As a comedian, he won the Comedy Café New Act Award 2007. He was a semi-finalist of So You Think You're Funny in 2007 and a finalist in the Hackney Empire New Act of the Year in 2009.

===Motherlode and Renegade ===
In 2007 he co-founded the London-based production and strategy house Motherlode. In 2009 Motherlode established an in-house brand 'Renegade Economist', as a response to mainstream economics and economist's failure to adequately explain the 2008 financial crisis. In 2016, Renegade Inc started broadcasting as a weekly television programme on Russia Today.

===Four Horsemen===

In 2012 his directorial debut film Four Horsemen premiered at the International Documentary Film Festival Amsterdam. It won 'Best International Documentary' at the Galway Film Fleadh and 'Best International Film' at the Tehran Film Festival.

For film features 23 international thinkers including Prof.
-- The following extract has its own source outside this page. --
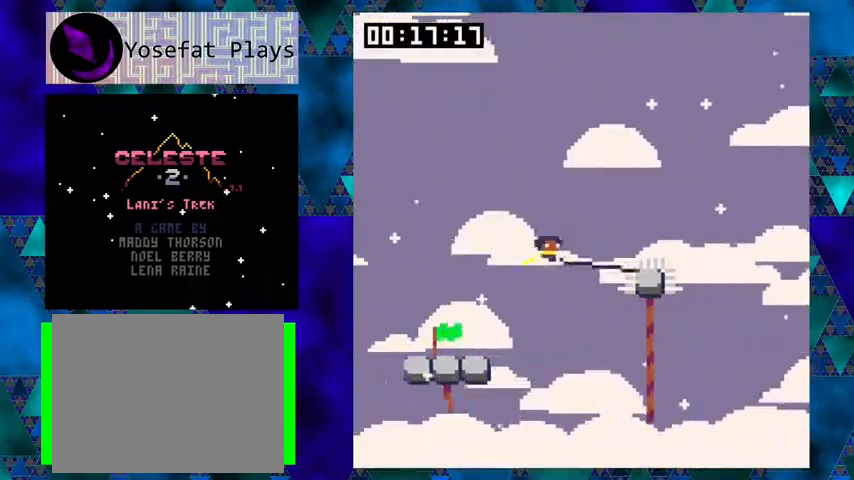
{"buttons": ["Y", "DPAD_RIGHT"], "left_stick": "center", "events": [[167, "B", "up"], [167, "Y", "up"], [500, "Y", "down"]]}
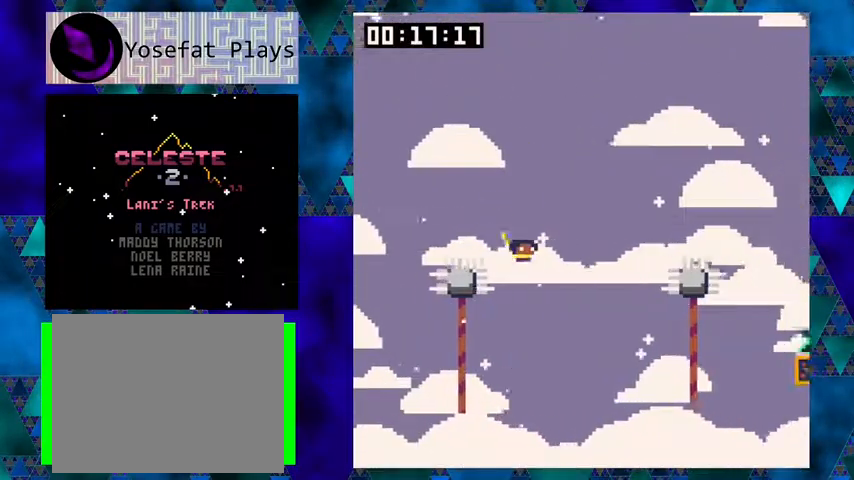
{"buttons": ["B", "Y", "DPAD_RIGHT"], "left_stick": "center", "events": [[333, "B", "down"]]}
Joseph Stiglitz, Prof Noam Chomsky, Gillian Tett, Ha-Joon Chang, Prof. Michael Hudson, Lawrence Wilkerson, Satish Kumar, Prof. Herman Daly and John Perkins.
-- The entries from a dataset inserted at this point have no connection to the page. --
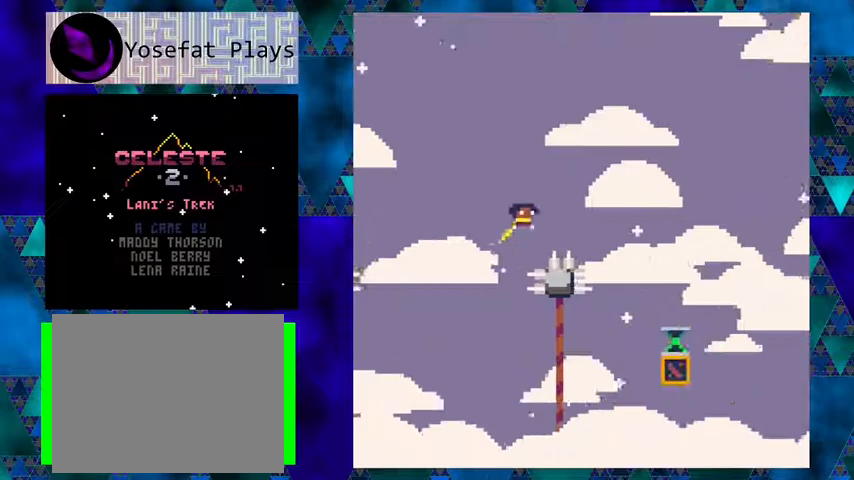
{"buttons": ["B", "DPAD_RIGHT"], "left_stick": "center", "events": [[133, "B", "up"], [133, "Y", "up"], [500, "B", "down"]]}
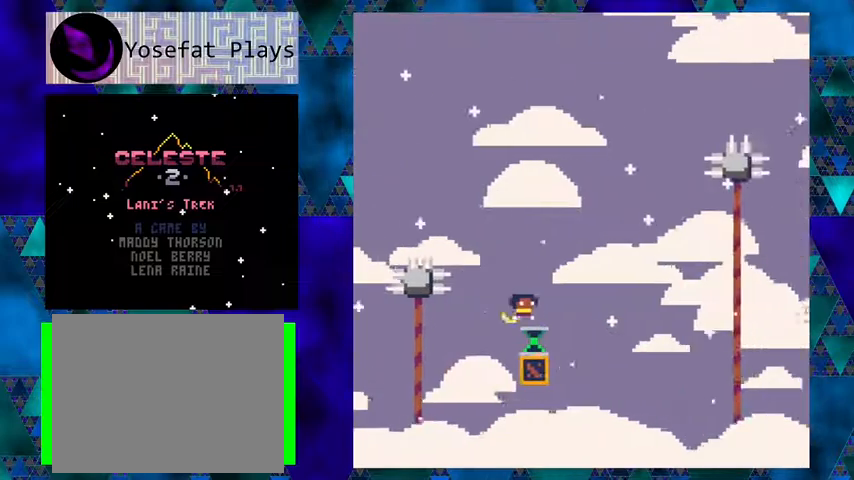
{"buttons": ["Y", "DPAD_RIGHT"], "left_stick": "center", "events": [[33, "DPAD_RIGHT", "up"], [300, "B", "up"], [367, "Y", "down"], [433, "DPAD_RIGHT", "down"]]}
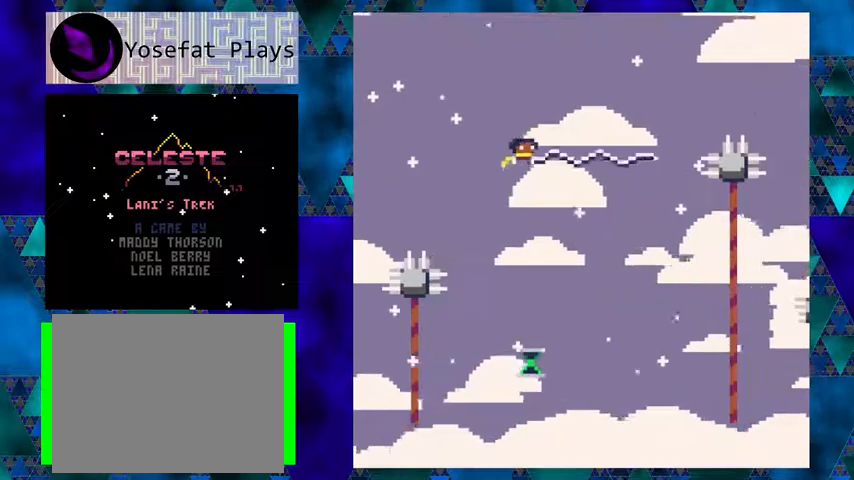
{"buttons": ["B", "Y", "DPAD_RIGHT"], "left_stick": "center", "events": [[267, "B", "down"]]}
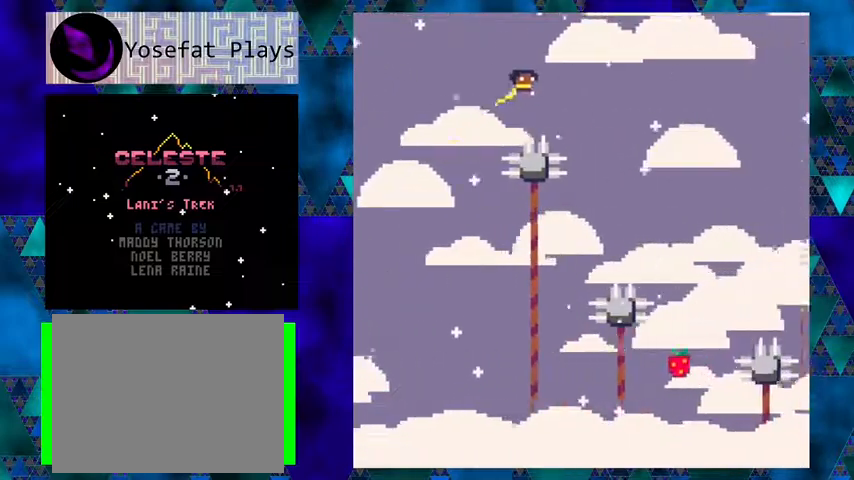
{"buttons": [], "left_stick": "center", "events": [[33, "B", "up"], [33, "Y", "up"], [300, "DPAD_RIGHT", "up"]]}
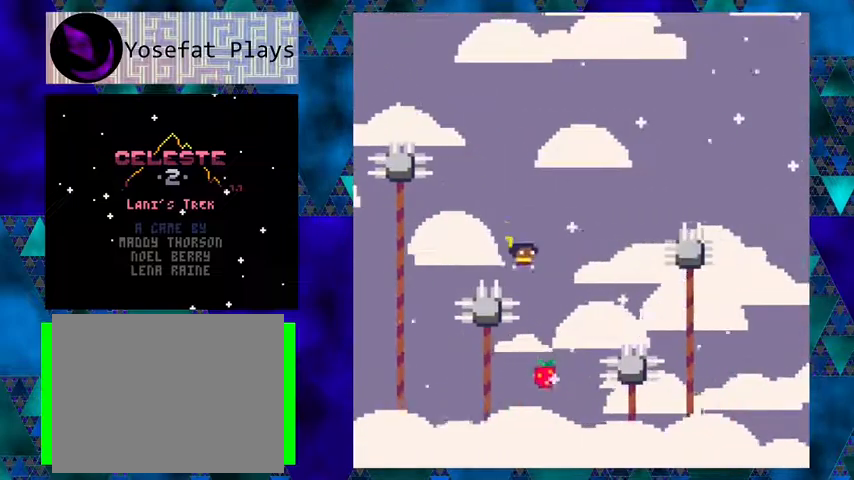
{"buttons": ["B", "Y", "DPAD_RIGHT"], "left_stick": "center", "events": [[200, "Y", "down"], [267, "DPAD_RIGHT", "down"], [367, "B", "down"]]}
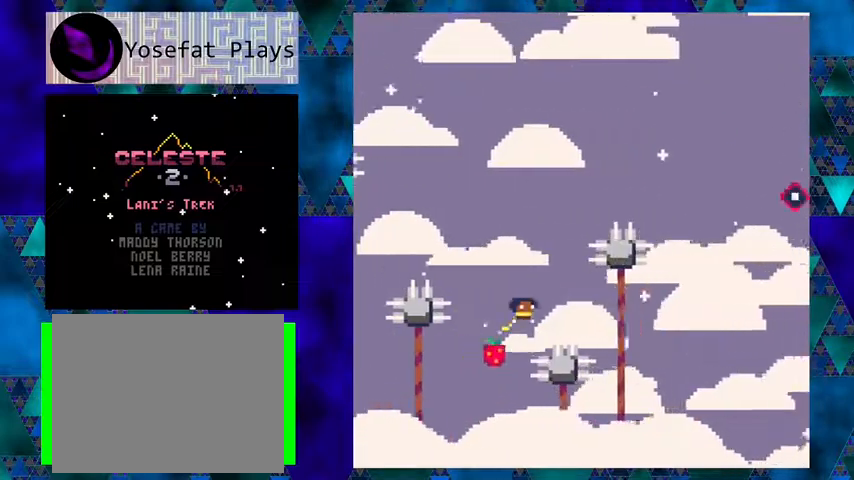
{"buttons": ["Y", "DPAD_LEFT"], "left_stick": "center", "events": [[167, "B", "up"], [167, "Y", "up"], [300, "DPAD_LEFT", "down"], [300, "DPAD_RIGHT", "up"], [433, "Y", "down"]]}
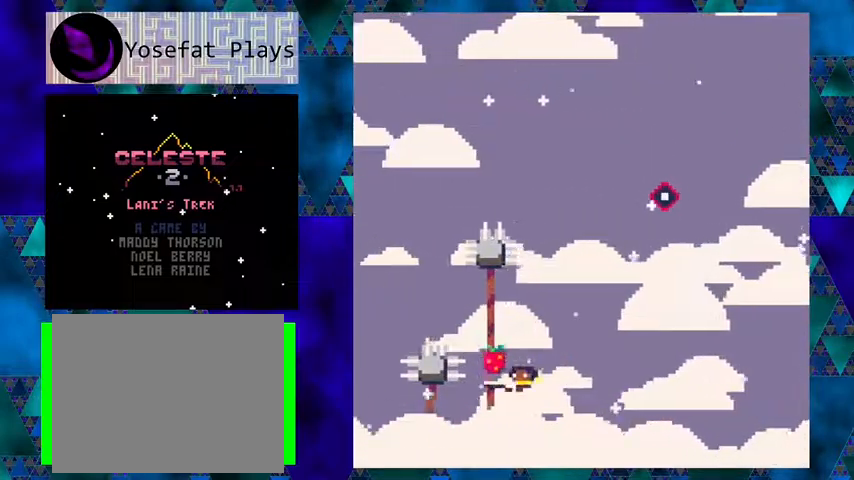
{"buttons": ["Y", "DPAD_LEFT"], "left_stick": "center", "events": [[67, "B", "down"], [300, "B", "up"], [300, "Y", "up"], [400, "Y", "down"]]}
The film fundamentally attacks neoclassical economics and asks why the neoclassical ideology, after such systemic failure, is still taught in almost all universities today.

====Reception====
Cinesthesiac said that Ashcroft "may be the first documentarist working in this field to elicit viable solutions from his interviewees, rather than baleful shrugs: you can't fail to emerge better informed, and better prepared to make the kinds of changes and perception shifts we need to make if we are to move forward from here."

Screen International said: "The refreshing thing about this film is that Ross Ashcroft also takes the viewer on a broader journey, linking in terrorism, global warming and poverty along with world finances to present a troubling picture of the world today."

==Books==
In 2012 the book 'Four Horsemen: The Survival Manual' was published, which Ashcroft co-wrote with Mark Braund. It was the accompanying book to the documentary 'Four Horsemen'.

==Personal life==
Ashcroft was married and lived in London for most of his adult life. He was a keen and accomplished cricketer, and a cricket coach.